• Dokumen Sumber:
![]() |
Komisaris Utama PT Sritex, Iwan Setiawan Lukminto. |
JAKARTA, BM.Online – Kejaksaan Agung (Kejagung) resmi menetapkan Komisaris Utama PT Sritex, Iwan Setiawan Lukminto jadi tersangka dugaan kasus korupsi pemberian kredit bank.
Iwan pun langsung ditahan di Rutan Salemba Kejagung bersama dua tersangka lainnya, yakni eks Direktur Utama Bank PT DKI Jakarta Zainuddin Mapa, dan eks pimpinan Divisi Korporasi dan Komersial PT Bank Pembangunan Daerah Bantan dan Jawa Barat (BJB) Dicky Syahbandinata.
“Yang bersangkutan ditahan di Rutan Salemba Kejaksaan Agung selama 20 hari ke depan,” kata Direktur Penyidikan Jampidsus Kejagung, Abdul Qohar saat Konferensi Pers di kantor Jampidsus Kejagung, Jakarta, Rabu, 21 Mei 2025.
Dalam kasus itu, Kejagung menduga negara mengalami kerugian sebesar Rp 692 miliar karena Sritex tidak mampu membayar kredit dari Bank DKI dan Bank BJB.
Di sisi lain, proses pemberian kredit itu pun bermasalah karena terindikasi tidak melalui prosedur yang sesuai dan melawan hukum.
“(Dicky dan Zainudin) telah memberikan kredit secara melawan hukum karena tidak melakukan analisis yang memadai dan mentaati prosedur serta persyaratan yang telah ditetapkan,” ujar Qohar.

• Bagian Data:

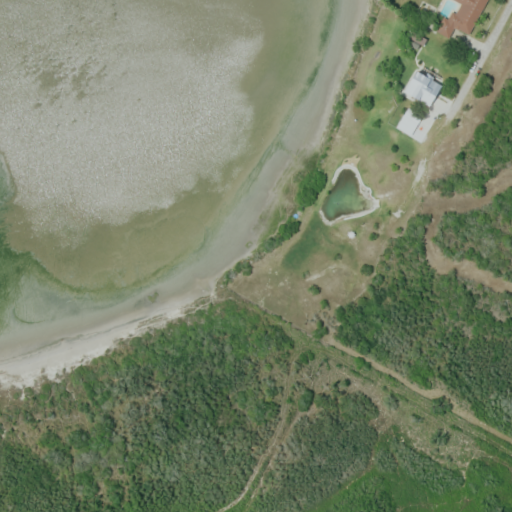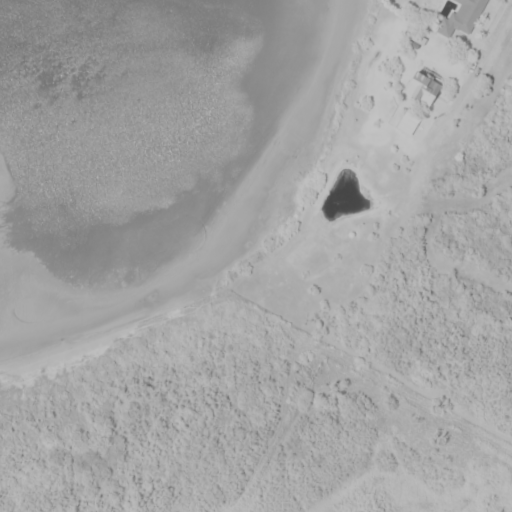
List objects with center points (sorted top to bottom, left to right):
building: (461, 17)
building: (463, 17)
building: (426, 86)
building: (422, 87)
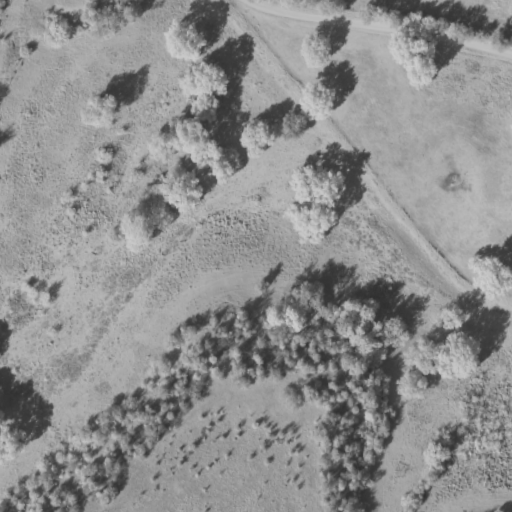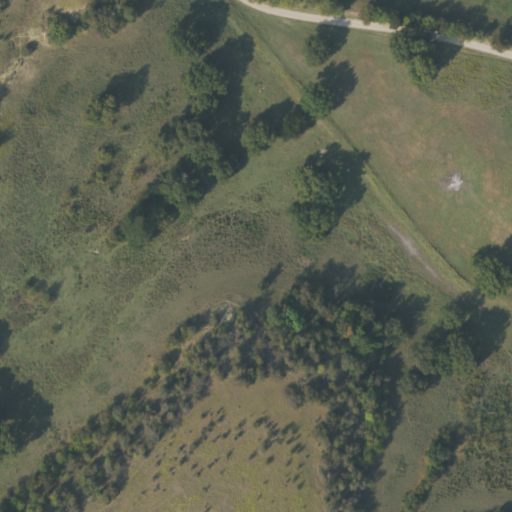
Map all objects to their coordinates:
road: (400, 35)
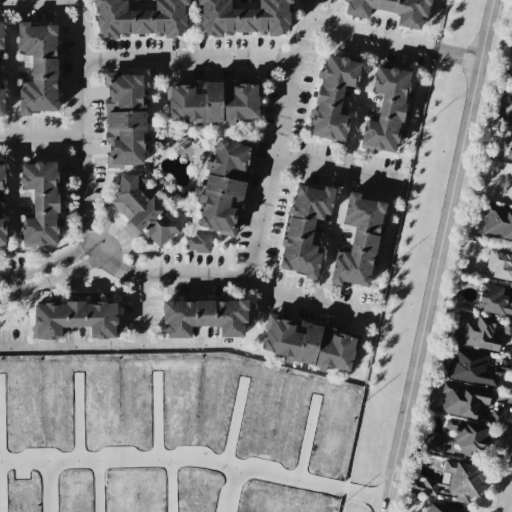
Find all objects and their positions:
road: (41, 1)
road: (117, 1)
building: (391, 10)
building: (243, 18)
building: (140, 19)
road: (370, 33)
road: (459, 54)
road: (190, 58)
building: (38, 68)
building: (1, 82)
road: (9, 83)
building: (333, 98)
building: (211, 102)
building: (386, 110)
building: (124, 120)
road: (353, 122)
road: (41, 134)
building: (509, 154)
road: (335, 165)
road: (11, 175)
building: (224, 187)
building: (41, 203)
building: (143, 210)
building: (498, 220)
building: (497, 222)
road: (260, 228)
building: (304, 229)
building: (358, 242)
building: (198, 243)
road: (97, 244)
road: (329, 246)
road: (438, 255)
building: (500, 262)
road: (50, 263)
building: (499, 264)
road: (53, 279)
road: (18, 284)
road: (306, 296)
building: (494, 299)
building: (494, 300)
building: (204, 317)
building: (74, 319)
building: (507, 329)
building: (474, 332)
building: (475, 332)
building: (308, 344)
road: (106, 345)
road: (179, 345)
building: (473, 367)
building: (462, 400)
building: (496, 417)
building: (460, 439)
road: (95, 459)
road: (504, 479)
building: (453, 482)
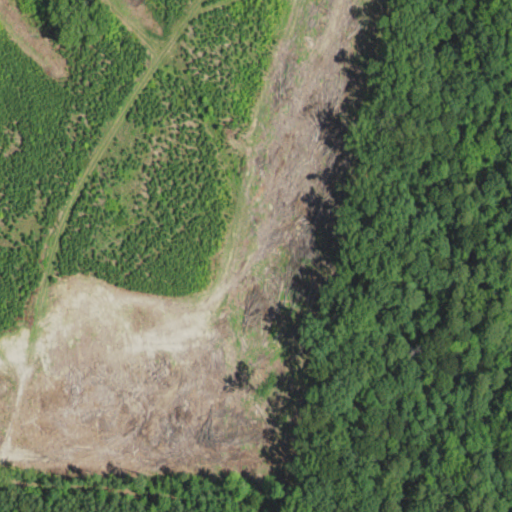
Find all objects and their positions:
road: (17, 413)
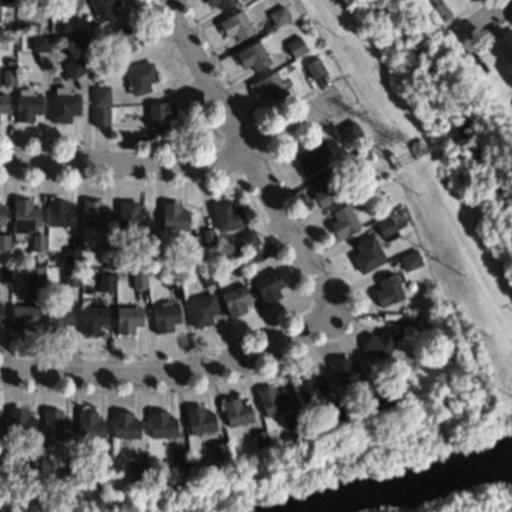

• Tujuan Tugas 1:
Tolong ubah paragraf yang diawali "Iwan pun langsung ditahan" dalam artikel tentang kasus Sritex menjadi daftar singkat yang memuat fakta utamanya.
• Tujuan Tugas 2:
Menurut artikel tentang kasus Sritex, berapa besar kerugian negara yang diduga oleh Kejagung?
• Tujuan Tugas 3:
Tuliskan kembali bagian artikel tentang kasus Sritex antara "Dalam kasus itu, Kejagung" dan "dan Bank BJB.", termasuk kedua batas itu.
Catatan di atas diambil dari sumber yang berbeda.

• Penyelesaian Tugas 1:
- Iwan Setiawan Lukminto langsung ditahan di Rutan Salemba Kejagung.
- Ia ditahan bersama dua tersangka lain.
- Tersangka pertama: eks Direktur Utama Bank PT DKI Jakarta, Zainuddin Mapa.
- Tersangka kedua: eks pimpinan Divisi Korporasi dan Komersial BJB, Dicky Syahbandinata.

• Penyelesaian Tugas 2:
Rp 692 miliar.

• Penyelesaian Tugas 3:
Dalam kasus itu, Kejagung menduga negara mengalami kerugian sebesar Rp 692 miliar karena Sritex tidak mampu membayar kredit dari Bank DKI dan Bank BJB.